I have been further exploring harp ukulele and becoming more intrigued all the time. It is in a class by itself, I think. At least it is in the way I am approaching it. I really try to make it sound like the harp that it is. It’s about the same size as what I picture an ancient Greek harp to be so I feel like Pythagorus, many hundreds of years ago breaking new ground and making sounds never heard before.
Taking inspiration from John King, Asian sounds, this instrument itself, and the beyond.. I offer King’s Rain. I dedicate this to John as I thought of him continuously while writing it.
In my mind I picture a king in his chamber as it begins to rain outside. I will let your mind picture what it wants. Of course there is also a little play on words with the title.
And you know.. if there is a Heaven and there are angels playing harps.. John King is playing a harp ukulele.
Rest John, but keep playing.
——-
January 8th, 2012 at 11:39 pm
Wonderful arrangement. Really made the uke sing. FWIW I had the feeling of floating down a lively stream listening to it with rushes and eddyies. Very pretty.
January 8th, 2012 at 11:56 pm
Beautiful composition beautifully played. Thanks for sharing.
January 9th, 2012 at 4:38 am
Sensational Tim – I am a way down the road with the concert harp ukulele and am making it with an African mahogany back and sides and cedar front to give it a warmer bottom end – my prototype has a much fatter boittom wend than the aNueNue and I want to see if this is due to bridge position. I am building 2 – one 7 string and one 8 string – again to work with aesthetics. I’ll be shooting some video of construction on Saturday so make sure you are signed yo to my facebook group – Pete Howlett Ukulele club and my YouTube channel. I’ll be posting this video of you playing on my website as we previously discussed – brilliant use of the instrument and fitting tribute to John King!
June 8th, 2012 at 9:37 pm
Hi! :)I’m new to uke and have decided to learn this song. I’m swlloy but surely getting there with the chord formation. however I’m a little confused.When you mention retuning the uke do you just tune it down & play as normal? Or do I need a capo’ (I’ve heard alot about these things)? In which case am I correct in thinking you tune the ukulele down, place the capo on & play the same chord patterns just x ammount of frets down?If anybody is in the know it would be a HUGE helpthankyou 🙂 xx
January 9th, 2012 at 8:36 am
Hi Tim, UkuleleStu here… Great job on this piece. What tuning did you end up with? And, here’s a dumb question: is there a tab available? even a four string version, I could figure out most of the harp part (I think!)
I’m loving mine, and am learning more things about it every time I play it!
January 9th, 2012 at 8:23 pm
Thanks peeps!
Pete I signed up to your FB page and I look forward to seeing more of your work.
ukulelestu, the tuning is, from the top down, C E A G, high G C E A. So the uke is reentrant. I just finished the piece and haven’t thought about tabbing it. It took me a while just to be able to play it. In the future I may tab out the fast arpeggio parts to give people more campanella runs to play with. It is quite fun.
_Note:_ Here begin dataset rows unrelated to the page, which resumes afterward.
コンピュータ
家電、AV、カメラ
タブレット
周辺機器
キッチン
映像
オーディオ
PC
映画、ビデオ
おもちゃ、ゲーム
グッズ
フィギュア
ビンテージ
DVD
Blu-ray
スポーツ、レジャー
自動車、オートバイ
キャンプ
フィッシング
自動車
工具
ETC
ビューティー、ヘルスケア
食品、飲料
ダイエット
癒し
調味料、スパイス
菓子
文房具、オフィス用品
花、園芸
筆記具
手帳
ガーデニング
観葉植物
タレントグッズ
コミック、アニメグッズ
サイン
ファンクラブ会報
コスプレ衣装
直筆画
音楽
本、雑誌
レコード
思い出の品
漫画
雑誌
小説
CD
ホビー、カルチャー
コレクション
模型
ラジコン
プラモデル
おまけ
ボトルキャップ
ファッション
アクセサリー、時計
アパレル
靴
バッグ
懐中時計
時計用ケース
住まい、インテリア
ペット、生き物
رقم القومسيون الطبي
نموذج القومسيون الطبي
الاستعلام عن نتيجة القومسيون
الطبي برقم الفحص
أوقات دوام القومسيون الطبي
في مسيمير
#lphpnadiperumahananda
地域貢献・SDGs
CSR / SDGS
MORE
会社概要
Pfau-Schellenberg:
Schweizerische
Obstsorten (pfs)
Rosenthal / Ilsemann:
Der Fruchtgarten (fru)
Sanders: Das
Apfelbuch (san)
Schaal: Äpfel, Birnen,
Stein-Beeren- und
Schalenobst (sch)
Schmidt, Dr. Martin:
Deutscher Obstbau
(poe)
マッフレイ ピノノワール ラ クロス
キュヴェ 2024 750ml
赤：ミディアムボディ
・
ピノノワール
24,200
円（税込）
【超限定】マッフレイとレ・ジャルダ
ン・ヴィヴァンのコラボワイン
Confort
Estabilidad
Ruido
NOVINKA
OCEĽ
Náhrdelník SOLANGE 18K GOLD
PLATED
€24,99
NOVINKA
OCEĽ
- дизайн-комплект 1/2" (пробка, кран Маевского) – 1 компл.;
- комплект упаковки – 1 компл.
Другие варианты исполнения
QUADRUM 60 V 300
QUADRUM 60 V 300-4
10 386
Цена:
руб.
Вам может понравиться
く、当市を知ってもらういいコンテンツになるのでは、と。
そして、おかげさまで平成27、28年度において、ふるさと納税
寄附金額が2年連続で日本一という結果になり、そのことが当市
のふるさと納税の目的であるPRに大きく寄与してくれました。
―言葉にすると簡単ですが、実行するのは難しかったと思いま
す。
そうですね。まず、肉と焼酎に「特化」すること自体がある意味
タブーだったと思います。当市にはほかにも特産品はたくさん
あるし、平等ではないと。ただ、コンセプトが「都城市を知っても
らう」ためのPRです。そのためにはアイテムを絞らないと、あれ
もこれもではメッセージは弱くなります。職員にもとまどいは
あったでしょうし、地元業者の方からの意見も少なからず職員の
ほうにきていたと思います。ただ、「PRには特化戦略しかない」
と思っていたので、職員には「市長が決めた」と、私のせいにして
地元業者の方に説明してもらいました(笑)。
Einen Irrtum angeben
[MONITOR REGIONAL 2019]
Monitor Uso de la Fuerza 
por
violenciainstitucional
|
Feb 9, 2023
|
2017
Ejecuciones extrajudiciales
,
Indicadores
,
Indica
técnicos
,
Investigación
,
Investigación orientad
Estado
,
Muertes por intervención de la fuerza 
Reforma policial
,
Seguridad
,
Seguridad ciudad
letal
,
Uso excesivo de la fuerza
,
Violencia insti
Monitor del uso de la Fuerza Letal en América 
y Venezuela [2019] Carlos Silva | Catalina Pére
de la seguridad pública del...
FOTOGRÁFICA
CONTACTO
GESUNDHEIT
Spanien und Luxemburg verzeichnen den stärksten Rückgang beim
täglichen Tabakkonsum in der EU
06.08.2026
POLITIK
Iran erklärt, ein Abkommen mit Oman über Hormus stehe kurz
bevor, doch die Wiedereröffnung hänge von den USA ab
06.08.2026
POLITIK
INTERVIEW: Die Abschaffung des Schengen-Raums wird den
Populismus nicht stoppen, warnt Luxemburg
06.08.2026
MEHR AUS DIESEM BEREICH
But there are other tutorials I would like to produce before I consider tabbing any harp pieces.
Thanks!
January 10th, 2012 at 1:00 pm
That was a gorgeous melody! I enjoyed it a lot- post more uke harp videos!
January 10th, 2012 at 6:28 pm
Truly lovely. It has an almost Japanese sounding character at times. Nicely done!
January 10th, 2012 at 10:13 pm
It seems like a mutually exclusive tern, but you truly are a bad-ass harp uk’ster! (That’s what I wanna be when I grow up…) Beautiful instrument with a musical genius as its’ master. Please keep publishing your work – I’m in awe!